• [Problem details] Your answer must be the full listing, reproduced exactly, minus any pictures.

• [Records shown]
↓

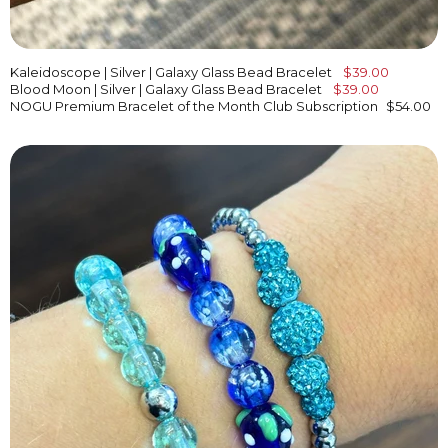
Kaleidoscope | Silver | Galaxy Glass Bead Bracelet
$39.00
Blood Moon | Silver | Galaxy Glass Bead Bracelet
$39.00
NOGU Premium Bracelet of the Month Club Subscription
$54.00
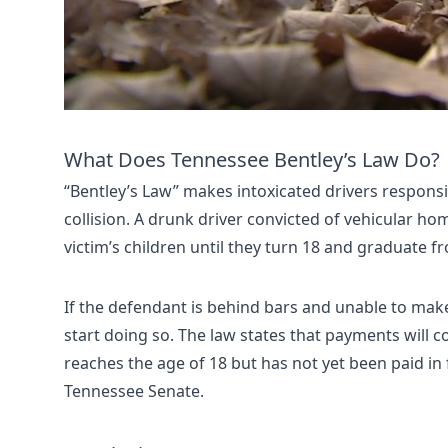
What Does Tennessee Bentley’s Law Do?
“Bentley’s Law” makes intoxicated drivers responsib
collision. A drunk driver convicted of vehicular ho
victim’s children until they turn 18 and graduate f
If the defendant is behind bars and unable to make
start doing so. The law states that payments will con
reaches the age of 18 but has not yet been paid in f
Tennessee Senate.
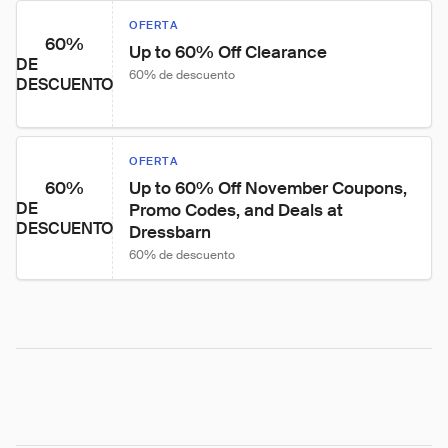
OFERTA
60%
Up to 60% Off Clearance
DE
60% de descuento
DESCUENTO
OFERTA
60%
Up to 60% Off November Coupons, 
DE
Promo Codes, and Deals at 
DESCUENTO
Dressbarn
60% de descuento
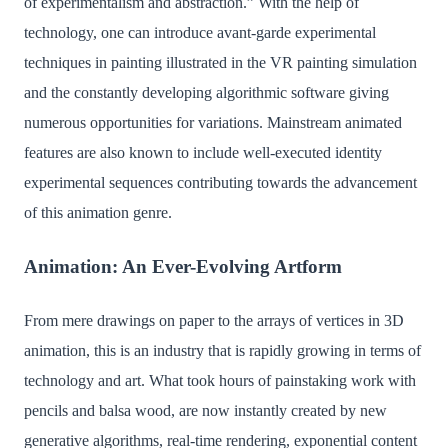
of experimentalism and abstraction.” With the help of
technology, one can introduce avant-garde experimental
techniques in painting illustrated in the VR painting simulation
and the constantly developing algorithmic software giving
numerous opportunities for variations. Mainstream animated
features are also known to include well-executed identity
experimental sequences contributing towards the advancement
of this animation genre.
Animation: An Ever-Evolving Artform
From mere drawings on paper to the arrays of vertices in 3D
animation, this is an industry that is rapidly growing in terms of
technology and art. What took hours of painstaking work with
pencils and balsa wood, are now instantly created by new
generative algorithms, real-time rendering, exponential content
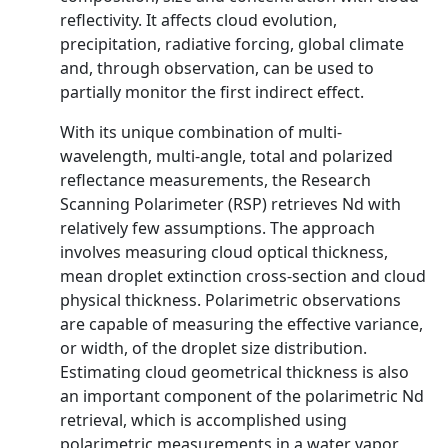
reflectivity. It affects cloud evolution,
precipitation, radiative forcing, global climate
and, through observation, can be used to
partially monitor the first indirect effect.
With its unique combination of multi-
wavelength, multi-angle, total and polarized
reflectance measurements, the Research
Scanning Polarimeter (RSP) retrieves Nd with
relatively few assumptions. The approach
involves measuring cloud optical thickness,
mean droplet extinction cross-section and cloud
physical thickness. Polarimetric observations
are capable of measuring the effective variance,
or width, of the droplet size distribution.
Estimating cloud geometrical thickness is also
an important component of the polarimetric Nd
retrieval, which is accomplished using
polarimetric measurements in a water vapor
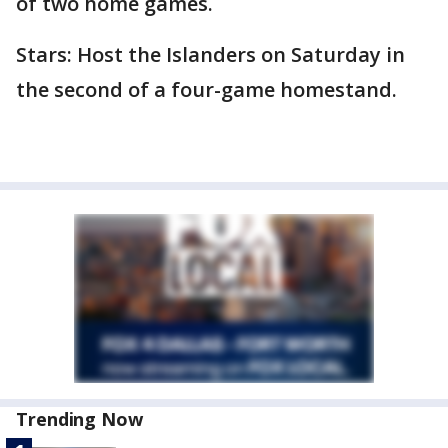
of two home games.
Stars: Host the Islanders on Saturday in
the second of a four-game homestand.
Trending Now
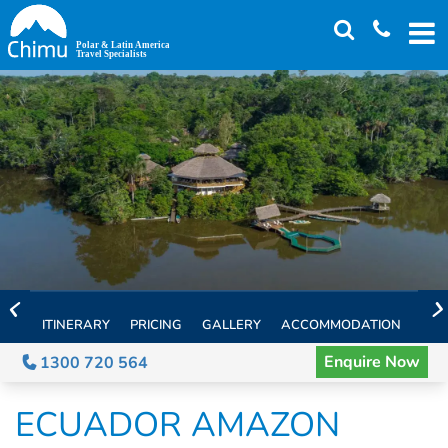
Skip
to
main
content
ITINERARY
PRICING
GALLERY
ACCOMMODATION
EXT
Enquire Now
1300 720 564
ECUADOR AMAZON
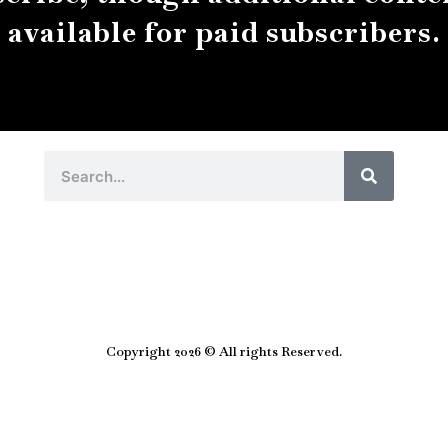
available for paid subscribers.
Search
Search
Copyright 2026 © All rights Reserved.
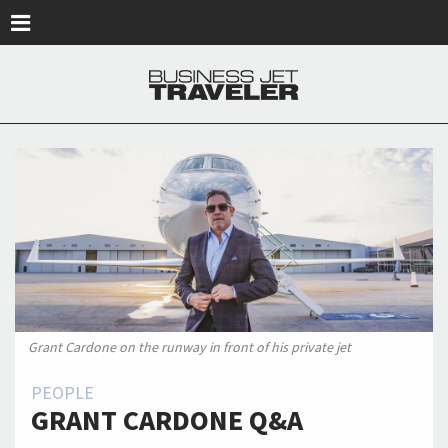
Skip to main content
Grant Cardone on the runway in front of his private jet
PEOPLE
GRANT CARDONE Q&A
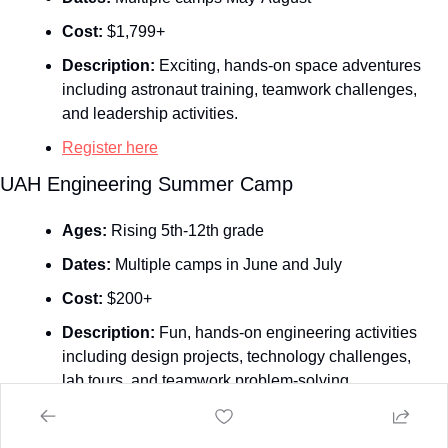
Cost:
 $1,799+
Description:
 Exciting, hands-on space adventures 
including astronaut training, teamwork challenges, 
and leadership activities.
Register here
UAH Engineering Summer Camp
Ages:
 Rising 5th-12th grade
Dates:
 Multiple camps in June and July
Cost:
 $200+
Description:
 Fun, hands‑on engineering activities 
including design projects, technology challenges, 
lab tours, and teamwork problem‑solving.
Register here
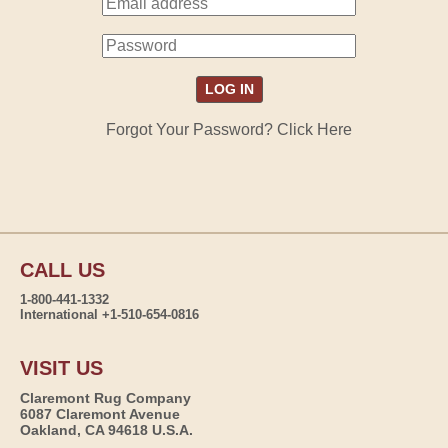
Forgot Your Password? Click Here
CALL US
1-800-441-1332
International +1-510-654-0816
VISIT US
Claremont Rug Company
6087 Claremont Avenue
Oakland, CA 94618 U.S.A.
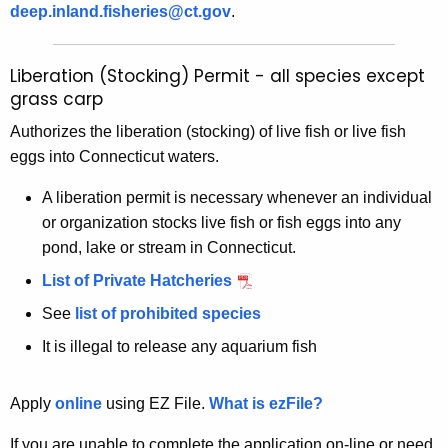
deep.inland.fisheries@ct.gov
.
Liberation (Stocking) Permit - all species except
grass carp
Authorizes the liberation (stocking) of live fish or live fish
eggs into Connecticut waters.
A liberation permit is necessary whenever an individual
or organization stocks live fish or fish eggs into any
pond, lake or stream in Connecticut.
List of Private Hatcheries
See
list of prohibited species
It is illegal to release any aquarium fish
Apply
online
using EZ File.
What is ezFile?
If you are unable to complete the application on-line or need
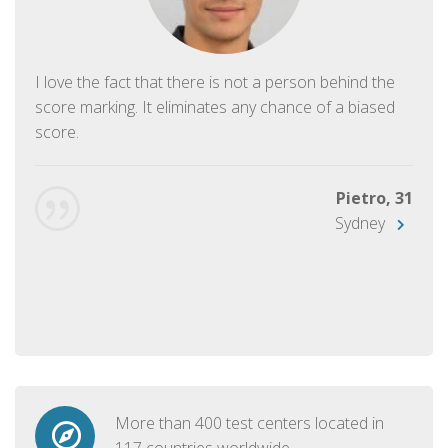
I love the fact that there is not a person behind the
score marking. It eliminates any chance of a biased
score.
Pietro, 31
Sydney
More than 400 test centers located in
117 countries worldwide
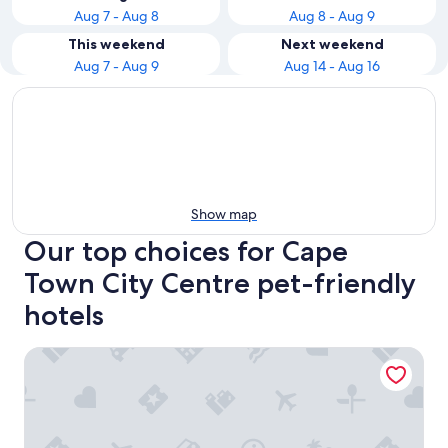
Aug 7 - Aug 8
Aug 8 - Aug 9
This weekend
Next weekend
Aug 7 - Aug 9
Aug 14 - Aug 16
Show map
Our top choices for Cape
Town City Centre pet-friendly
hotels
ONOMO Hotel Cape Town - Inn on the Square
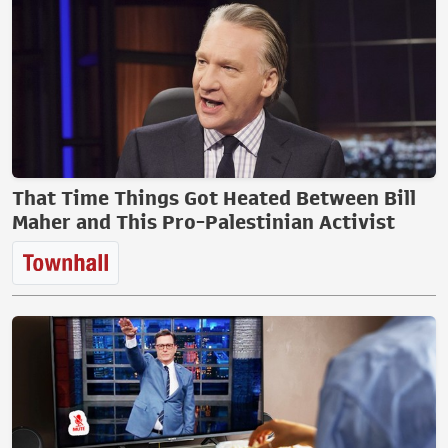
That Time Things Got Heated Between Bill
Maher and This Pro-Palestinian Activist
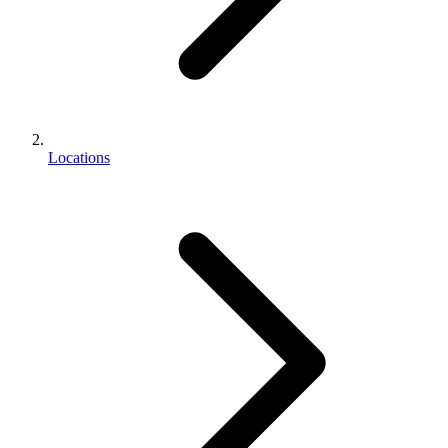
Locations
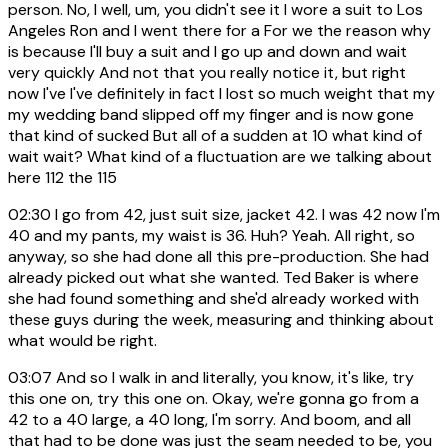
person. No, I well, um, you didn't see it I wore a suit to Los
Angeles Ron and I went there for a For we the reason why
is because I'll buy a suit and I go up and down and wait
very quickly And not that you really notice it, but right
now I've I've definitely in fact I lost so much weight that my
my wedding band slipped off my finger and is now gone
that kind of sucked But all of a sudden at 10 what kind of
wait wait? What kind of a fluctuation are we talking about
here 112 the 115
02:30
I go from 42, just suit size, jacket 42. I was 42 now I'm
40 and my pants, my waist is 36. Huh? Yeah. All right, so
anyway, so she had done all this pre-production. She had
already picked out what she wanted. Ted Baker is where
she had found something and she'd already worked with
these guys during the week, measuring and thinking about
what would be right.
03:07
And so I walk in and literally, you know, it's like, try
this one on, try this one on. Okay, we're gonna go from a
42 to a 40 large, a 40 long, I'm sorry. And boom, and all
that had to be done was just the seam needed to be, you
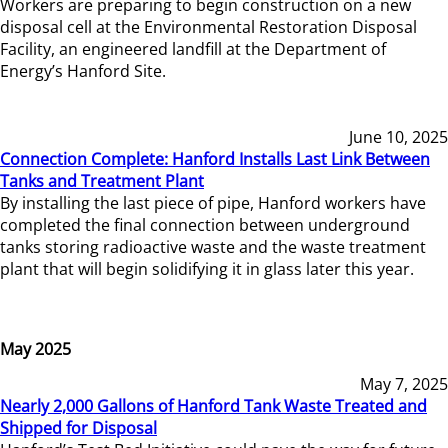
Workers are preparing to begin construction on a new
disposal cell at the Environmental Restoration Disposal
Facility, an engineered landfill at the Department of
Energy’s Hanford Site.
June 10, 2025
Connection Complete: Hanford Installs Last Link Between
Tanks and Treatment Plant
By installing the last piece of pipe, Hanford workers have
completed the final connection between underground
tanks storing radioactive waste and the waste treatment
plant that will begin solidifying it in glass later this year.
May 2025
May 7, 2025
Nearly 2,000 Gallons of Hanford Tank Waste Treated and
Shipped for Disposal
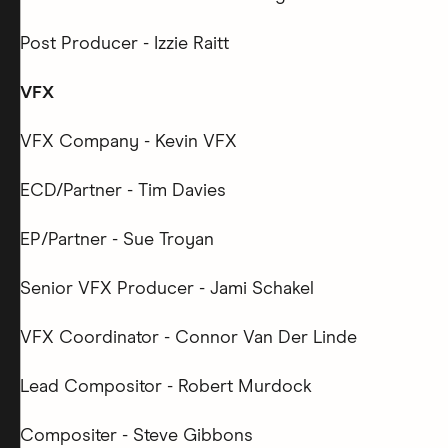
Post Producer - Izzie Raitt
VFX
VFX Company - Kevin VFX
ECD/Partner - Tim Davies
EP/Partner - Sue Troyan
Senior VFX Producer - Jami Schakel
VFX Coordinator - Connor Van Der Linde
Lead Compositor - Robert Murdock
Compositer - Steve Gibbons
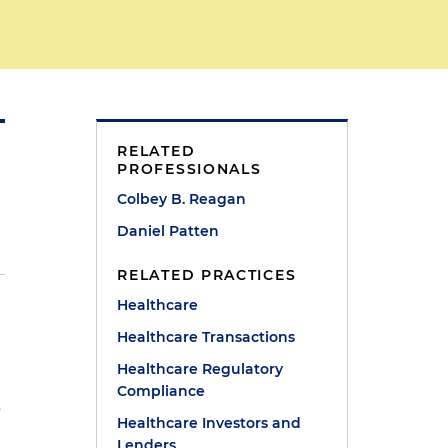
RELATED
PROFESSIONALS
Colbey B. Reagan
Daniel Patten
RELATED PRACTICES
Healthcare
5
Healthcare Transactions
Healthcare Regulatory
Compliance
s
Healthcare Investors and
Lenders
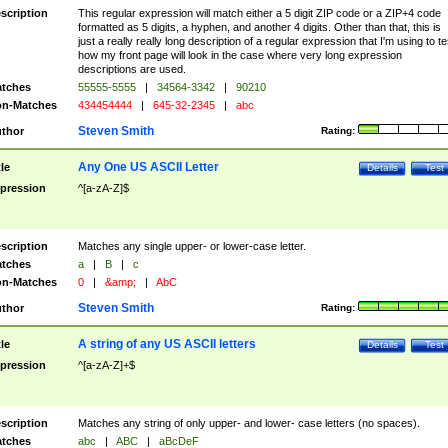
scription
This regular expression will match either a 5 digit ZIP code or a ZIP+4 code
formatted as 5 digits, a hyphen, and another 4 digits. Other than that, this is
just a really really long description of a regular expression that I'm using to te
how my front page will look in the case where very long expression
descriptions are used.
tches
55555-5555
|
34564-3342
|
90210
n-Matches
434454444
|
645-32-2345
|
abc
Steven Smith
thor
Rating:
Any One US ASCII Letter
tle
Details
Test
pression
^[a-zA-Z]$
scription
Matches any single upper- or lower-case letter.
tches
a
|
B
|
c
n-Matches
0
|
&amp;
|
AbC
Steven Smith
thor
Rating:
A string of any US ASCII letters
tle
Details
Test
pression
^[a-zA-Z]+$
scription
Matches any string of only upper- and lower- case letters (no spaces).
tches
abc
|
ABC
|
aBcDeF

↑

• [Output]
Kaleidoscope | Silver | Galaxy Glass Bead Bracelet
$39.00
Blood Moon | Silver | Galaxy Glass Bead Bracelet
$39.00
NOGU Premium Bracelet of the Month Club Subscription
$54.00
What Does Tennessee Bentley’s Law Do?
“Bentley’s Law” makes intoxicated drivers responsib
collision. A drunk driver convicted of vehicular ho
victim’s children until they turn 18 and graduate f
If the defendant is behind bars and unable to make
start doing so. The law states that payments will con
reaches the age of 18 but has not yet been paid in f
Tennessee Senate.
OFERTA
60%
Up to 60% Off Clearance
DE
60% de descuento
DESCUENTO
OFERTA
60%
Up to 60% Off November Coupons, 
DE
Promo Codes, and Deals at 
DESCUENTO
Dressbarn
60% de descuento
of experimentalism and abstraction.” With the help of
technology, one can introduce avant-garde experimental
techniques in painting illustrated in the VR painting simulation
and the constantly developing algorithmic software giving
numerous opportunities for variations. Mainstream animated
features are also known to include well-executed identity
experimental sequences contributing towards the advancement
of this animation genre.
Animation: An Ever-Evolving Artform
From mere drawings on paper to the arrays of vertices in 3D
animation, this is an industry that is rapidly growing in terms of
technology and art. What took hours of painstaking work with
pencils and balsa wood, are now instantly created by new
generative algorithms, real-time rendering, exponential content
reflectivity. It affects cloud evolution,
precipitation, radiative forcing, global climate
and, through observation, can be used to
partially monitor the first indirect effect.
With its unique combination of multi-
wavelength, multi-angle, total and polarized
reflectance measurements, the Research
Scanning Polarimeter (RSP) retrieves Nd with
relatively few assumptions. The approach
involves measuring cloud optical thickness,
mean droplet extinction cross-section and cloud
physical thickness. Polarimetric observations
are capable of measuring the effective variance,
or width, of the droplet size distribution.
Estimating cloud geometrical thickness is also
an important component of the polarimetric Nd
retrieval, which is accomplished using
polarimetric measurements in a water vapor
of two home games.
Stars: Host the Islanders on Saturday in
the second of a four-game homestand.
Trending Now
Skip
to
main
content
ITINERARY
PRICING
GALLERY
ACCOMMODATION
EXT
Enquire Now
1300 720 564
ECUADOR AMAZON
available for paid subscribers.
Search
Search
Copyright 2026 © All rights Reserved.
Skip to main content
Grant Cardone on the runway in front of his private jet
PEOPLE
GRANT CARDONE Q&A
Cost:
 $1,799+
Description:
 Exciting, hands-on space adventures 
including astronaut training, teamwork challenges, 
and leadership activities.
Register here
UAH Engineering Summer Camp
Ages:
 Rising 5th-12th grade
Dates:
 Multiple camps in June and July
Cost:
 $200+
Description:
 Fun, hands‑on engineering activities 
including design projects, technology challenges, 
lab tours, and teamwork problem‑solving.
Register here
Forgot Your Password? Click Here
CALL US
1-800-441-1332
International +1-510-654-0816
VISIT US
Claremont Rug Company
6087 Claremont Avenue
Oakland, CA 94618 U.S.A.
deep.inland.fisheries@ct.gov
.
Liberation (Stocking) Permit - all species except
grass carp
Authorizes the liberation (stocking) of live fish or live fish
eggs into Connecticut waters.
A liberation permit is necessary whenever an individual
or organization stocks live fish or fish eggs into any
pond, lake or stream in Connecticut.
List of Private Hatcheries
See
list of prohibited species
It is illegal to release any aquarium fish
Apply
online
using EZ File.
What is ezFile?
If you are unable to complete the application on-line or need
I love the fact that there is not a person behind the
score marking. It eliminates any chance of a biased
score.
Pietro, 31
Sydney
More than 400 test centers located in
117 countries worldwide
Aug 7 - Aug 8
Aug 8 - Aug 9
This weekend
Next weekend
Aug 7 - Aug 9
Aug 14 - Aug 16
Show map
Our top choices for Cape
Town City Centre pet-friendly
hotels
ONOMO Hotel Cape Town - Inn on the Square
That Time Things Got Heated Between Bill
Maher and This Pro-Palestinian Activist
Locations
person. No, I well, um, you didn't see it I wore a suit to Los
Angeles Ron and I went there for a For we the reason why
is because I'll buy a suit and I go up and down and wait
very quickly And not that you really notice it, but right
now I've I've definitely in fact I lost so much weight that my
my wedding band slipped off my finger and is now gone
that kind of sucked But all of a sudden at 10 what kind of
wait wait? What kind of a fluctuation are we talking about
here 112 the 115
02:30
I go from 42, just suit size, jacket 42. I was 42 now I'm
40 and my pants, my waist is 36. Huh? Yeah. All right, so
anyway, so she had done all this pre-production. She had
already picked out what she wanted. Ted Baker is where
she had found something and she'd already worked with
these guys during the week, measuring and thinking about
what would be right.
03:07
And so I walk in and literally, you know, it's like, try
this one on, try this one on. Okay, we're gonna go from a
42 to a 40 large, a 40 long, I'm sorry. And boom, and all
that had to be done was just the seam needed to be, you
Workers are preparing to begin construction on a new
disposal cell at the Environmental Restoration Disposal
Facility, an engineered landfill at the Department of
Energy’s Hanford Site.
June 10, 2025
Connection Complete: Hanford Installs Last Link Between
Tanks and Treatment Plant
By installing the last piece of pipe, Hanford workers have
completed the final connection between underground
tanks storing radioactive waste and the waste treatment
plant that will begin solidifying it in glass later this year.
May 2025
May 7, 2025
Nearly 2,000 Gallons of Hanford Tank Waste Treated and
Shipped for Disposal
Post Producer - Izzie Raitt
VFX
VFX Company - Kevin VFX
ECD/Partner - Tim Davies
EP/Partner - Sue Troyan
Senior VFX Producer - Jami Schakel
VFX Coordinator - Connor Van Der Linde
Lead Compositor - Robert Murdock
Compositer - Steve Gibbons
RELATED
PROFESSIONALS
Colbey B. Reagan
Daniel Patten
RELATED PRACTICES
Healthcare
5
Healthcare Transactions
Healthcare Regulatory
Compliance
s
Healthcare Investors and
Lenders
scription
This regular expression will match either a 5 digit ZIP code or a ZIP+4 code
formatted as 5 digits, a hyphen, and another 4 digits. Other than that, this is
just a really really long description of a regular expression that I'm using to te
how my front page will look in the case where very long expression
descriptions are used.
tches
55555-5555
|
34564-3342
|
90210
n-Matches
434454444
|
645-32-2345
|
abc
Steven Smith
thor
Rating:
Any One US ASCII Letter
tle
Details
Test
pression
^[a-zA-Z]$
scription
Matches any single upper- or lower-case letter.
tches
a
|
B
|
c
n-Matches
0
|
&amp;
|
AbC
Steven Smith
thor
Rating:
A string of any US ASCII letters
tle
Details
Test
pression
^[a-zA-Z]+$
scription
Matches any string of only upper- and lower- case letters (no spaces).
tches
abc
|
ABC
|
aBcDeF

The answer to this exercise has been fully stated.